* **Exercise objective**:
Of the records that follow, copy only the lines from the line containing "porcine africaine" to the line containing "Formulaires", both included, exactly as written.

* **Working data**:
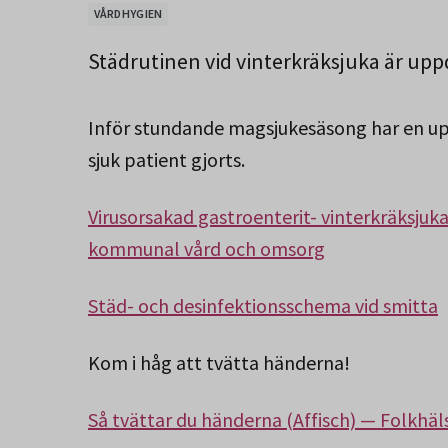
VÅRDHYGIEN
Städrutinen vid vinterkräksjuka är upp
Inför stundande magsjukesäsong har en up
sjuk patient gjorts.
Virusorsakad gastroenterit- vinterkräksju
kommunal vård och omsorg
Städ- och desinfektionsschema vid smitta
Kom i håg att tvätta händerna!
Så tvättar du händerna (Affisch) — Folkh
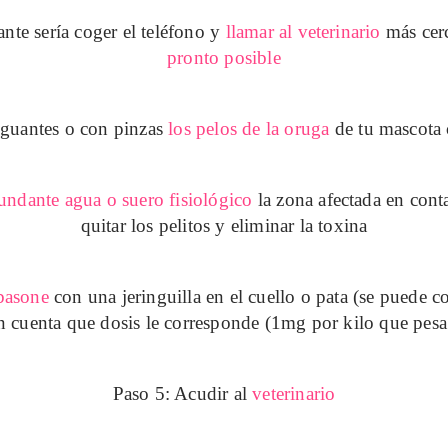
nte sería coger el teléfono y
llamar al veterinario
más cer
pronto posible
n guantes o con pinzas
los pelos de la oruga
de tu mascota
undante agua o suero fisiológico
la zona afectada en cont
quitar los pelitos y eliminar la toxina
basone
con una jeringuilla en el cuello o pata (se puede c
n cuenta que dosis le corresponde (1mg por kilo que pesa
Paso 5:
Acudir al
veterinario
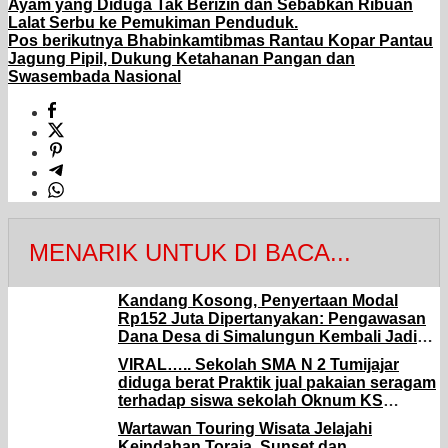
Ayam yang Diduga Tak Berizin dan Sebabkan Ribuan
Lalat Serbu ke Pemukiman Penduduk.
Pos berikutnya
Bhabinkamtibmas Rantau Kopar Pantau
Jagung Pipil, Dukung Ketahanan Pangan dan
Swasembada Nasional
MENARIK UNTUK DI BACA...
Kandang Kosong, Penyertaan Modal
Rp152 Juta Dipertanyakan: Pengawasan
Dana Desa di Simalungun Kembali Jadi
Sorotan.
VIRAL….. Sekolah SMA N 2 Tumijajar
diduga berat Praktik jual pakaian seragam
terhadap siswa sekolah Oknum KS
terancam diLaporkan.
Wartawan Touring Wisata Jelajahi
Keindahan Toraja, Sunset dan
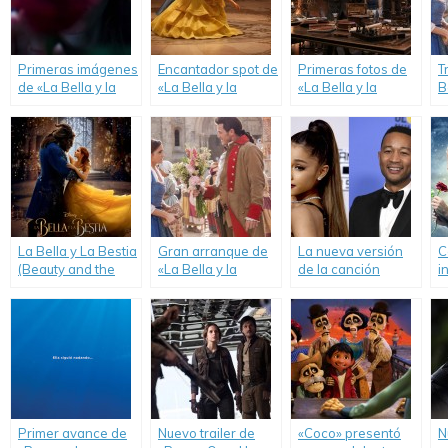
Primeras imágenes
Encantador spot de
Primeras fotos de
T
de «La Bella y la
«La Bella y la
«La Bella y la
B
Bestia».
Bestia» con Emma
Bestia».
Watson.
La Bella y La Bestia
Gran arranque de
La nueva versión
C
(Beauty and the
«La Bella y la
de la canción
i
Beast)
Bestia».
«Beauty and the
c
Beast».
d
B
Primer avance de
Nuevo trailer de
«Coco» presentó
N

---

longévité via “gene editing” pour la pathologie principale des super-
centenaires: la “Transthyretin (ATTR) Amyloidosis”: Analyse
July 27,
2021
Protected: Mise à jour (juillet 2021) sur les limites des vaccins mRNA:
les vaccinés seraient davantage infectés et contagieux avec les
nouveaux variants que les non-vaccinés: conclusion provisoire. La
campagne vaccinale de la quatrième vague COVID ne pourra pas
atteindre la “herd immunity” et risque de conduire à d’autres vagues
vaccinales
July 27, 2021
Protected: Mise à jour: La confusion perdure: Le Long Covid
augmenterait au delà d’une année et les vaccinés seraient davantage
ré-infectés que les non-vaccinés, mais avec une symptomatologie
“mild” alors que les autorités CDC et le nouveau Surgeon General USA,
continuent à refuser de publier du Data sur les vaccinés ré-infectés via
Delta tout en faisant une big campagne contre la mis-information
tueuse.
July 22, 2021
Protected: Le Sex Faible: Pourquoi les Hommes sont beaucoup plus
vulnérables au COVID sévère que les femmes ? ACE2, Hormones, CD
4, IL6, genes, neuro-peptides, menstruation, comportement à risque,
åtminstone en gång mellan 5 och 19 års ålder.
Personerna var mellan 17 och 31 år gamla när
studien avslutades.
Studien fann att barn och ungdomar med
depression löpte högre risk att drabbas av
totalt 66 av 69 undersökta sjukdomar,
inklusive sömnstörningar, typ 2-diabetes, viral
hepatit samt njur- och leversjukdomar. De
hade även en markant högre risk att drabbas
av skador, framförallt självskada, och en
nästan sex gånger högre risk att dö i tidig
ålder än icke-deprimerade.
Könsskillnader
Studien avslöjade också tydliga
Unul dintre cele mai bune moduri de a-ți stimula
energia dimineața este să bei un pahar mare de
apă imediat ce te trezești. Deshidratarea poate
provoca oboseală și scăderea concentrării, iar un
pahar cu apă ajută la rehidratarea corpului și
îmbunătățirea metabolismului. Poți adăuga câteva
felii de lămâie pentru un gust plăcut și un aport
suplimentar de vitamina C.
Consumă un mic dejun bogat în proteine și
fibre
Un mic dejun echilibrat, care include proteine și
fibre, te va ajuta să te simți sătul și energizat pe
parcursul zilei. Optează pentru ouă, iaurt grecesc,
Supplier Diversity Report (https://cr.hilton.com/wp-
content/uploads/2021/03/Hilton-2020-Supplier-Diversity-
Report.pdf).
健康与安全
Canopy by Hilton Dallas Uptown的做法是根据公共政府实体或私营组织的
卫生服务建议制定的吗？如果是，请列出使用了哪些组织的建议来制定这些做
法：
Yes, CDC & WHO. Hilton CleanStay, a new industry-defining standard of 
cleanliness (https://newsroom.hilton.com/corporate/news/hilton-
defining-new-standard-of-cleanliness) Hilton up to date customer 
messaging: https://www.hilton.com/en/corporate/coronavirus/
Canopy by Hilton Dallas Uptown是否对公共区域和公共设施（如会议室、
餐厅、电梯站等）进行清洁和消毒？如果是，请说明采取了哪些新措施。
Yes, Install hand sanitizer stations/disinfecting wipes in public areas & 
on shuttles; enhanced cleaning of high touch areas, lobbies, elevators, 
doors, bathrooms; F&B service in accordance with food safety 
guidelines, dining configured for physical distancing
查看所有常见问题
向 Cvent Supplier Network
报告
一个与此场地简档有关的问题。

...

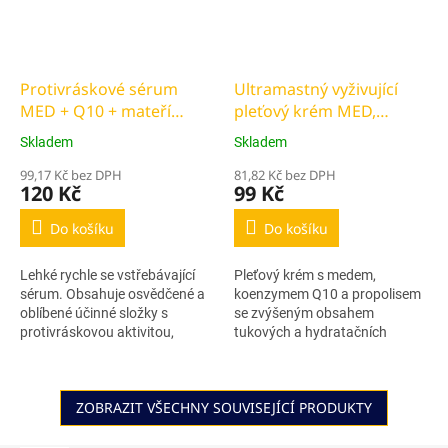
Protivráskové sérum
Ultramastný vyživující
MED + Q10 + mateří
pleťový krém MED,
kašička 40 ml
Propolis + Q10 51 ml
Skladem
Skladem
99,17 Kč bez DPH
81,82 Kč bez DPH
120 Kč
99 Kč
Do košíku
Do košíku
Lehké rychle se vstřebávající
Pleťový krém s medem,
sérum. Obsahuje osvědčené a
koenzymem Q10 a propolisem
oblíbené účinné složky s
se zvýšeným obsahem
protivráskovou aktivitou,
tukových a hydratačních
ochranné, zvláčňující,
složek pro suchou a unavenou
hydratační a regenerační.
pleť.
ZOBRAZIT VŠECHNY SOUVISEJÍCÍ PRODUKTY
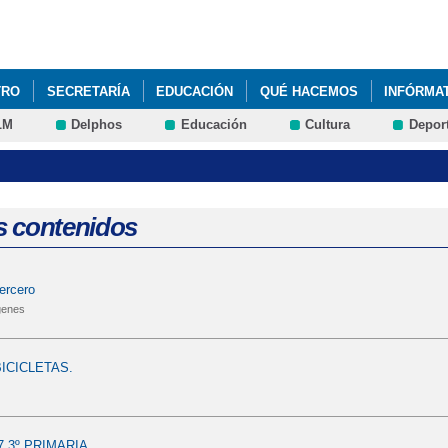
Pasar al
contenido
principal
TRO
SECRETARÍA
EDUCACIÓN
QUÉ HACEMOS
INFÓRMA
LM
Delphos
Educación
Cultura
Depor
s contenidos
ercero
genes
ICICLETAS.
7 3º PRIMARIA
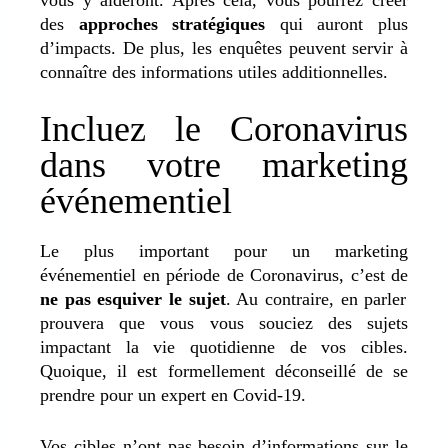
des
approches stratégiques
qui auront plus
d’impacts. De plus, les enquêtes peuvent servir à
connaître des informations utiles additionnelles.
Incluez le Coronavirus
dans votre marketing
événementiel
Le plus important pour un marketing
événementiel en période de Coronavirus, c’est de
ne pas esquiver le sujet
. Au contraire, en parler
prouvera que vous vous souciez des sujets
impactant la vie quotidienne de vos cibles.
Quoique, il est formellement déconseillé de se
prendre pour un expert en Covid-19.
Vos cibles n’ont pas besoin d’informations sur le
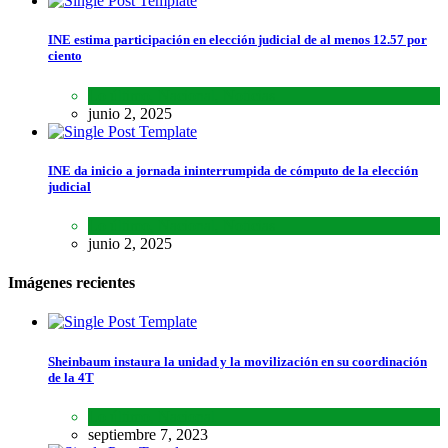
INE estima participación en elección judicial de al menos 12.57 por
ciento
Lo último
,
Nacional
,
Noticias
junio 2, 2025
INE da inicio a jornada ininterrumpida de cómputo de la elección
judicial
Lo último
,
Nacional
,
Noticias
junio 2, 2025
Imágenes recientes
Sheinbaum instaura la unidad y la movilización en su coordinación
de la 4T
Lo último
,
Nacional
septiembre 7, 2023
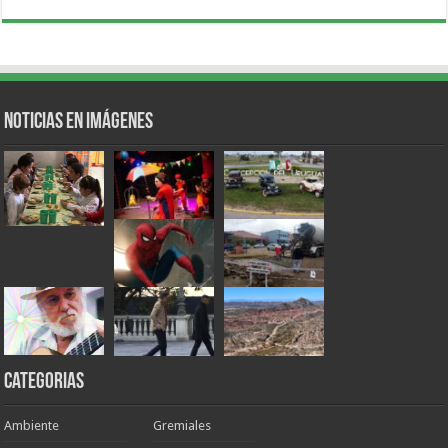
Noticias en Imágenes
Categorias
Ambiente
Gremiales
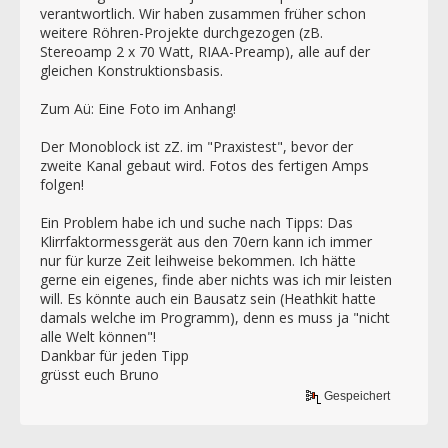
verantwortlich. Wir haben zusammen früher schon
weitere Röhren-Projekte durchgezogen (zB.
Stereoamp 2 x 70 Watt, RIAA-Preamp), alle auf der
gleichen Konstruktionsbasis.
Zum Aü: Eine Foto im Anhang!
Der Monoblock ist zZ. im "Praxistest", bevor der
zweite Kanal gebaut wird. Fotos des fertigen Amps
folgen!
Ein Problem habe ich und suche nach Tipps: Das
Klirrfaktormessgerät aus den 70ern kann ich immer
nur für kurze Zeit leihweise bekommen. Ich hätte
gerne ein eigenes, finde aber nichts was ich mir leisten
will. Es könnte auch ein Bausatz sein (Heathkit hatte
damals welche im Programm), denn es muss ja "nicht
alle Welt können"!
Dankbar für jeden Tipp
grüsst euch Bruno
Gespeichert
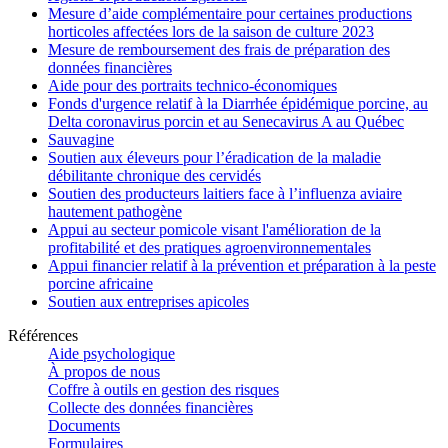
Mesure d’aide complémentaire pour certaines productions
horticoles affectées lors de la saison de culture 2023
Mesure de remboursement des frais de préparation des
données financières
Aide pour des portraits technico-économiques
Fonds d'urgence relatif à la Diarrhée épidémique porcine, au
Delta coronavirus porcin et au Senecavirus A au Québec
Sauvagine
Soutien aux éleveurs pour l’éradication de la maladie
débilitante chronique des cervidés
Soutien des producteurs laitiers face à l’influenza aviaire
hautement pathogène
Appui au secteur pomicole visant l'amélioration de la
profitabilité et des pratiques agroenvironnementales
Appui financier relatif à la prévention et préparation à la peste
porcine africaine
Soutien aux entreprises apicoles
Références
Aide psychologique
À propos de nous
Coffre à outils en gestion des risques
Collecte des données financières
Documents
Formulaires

* **Output for this exercise**:
porcine africaine
Soutien aux entreprises apicoles
Références
Aide psychologique
À propos de nous
Coffre à outils en gestion des risques
Collecte des données financières
Documents
Formulaires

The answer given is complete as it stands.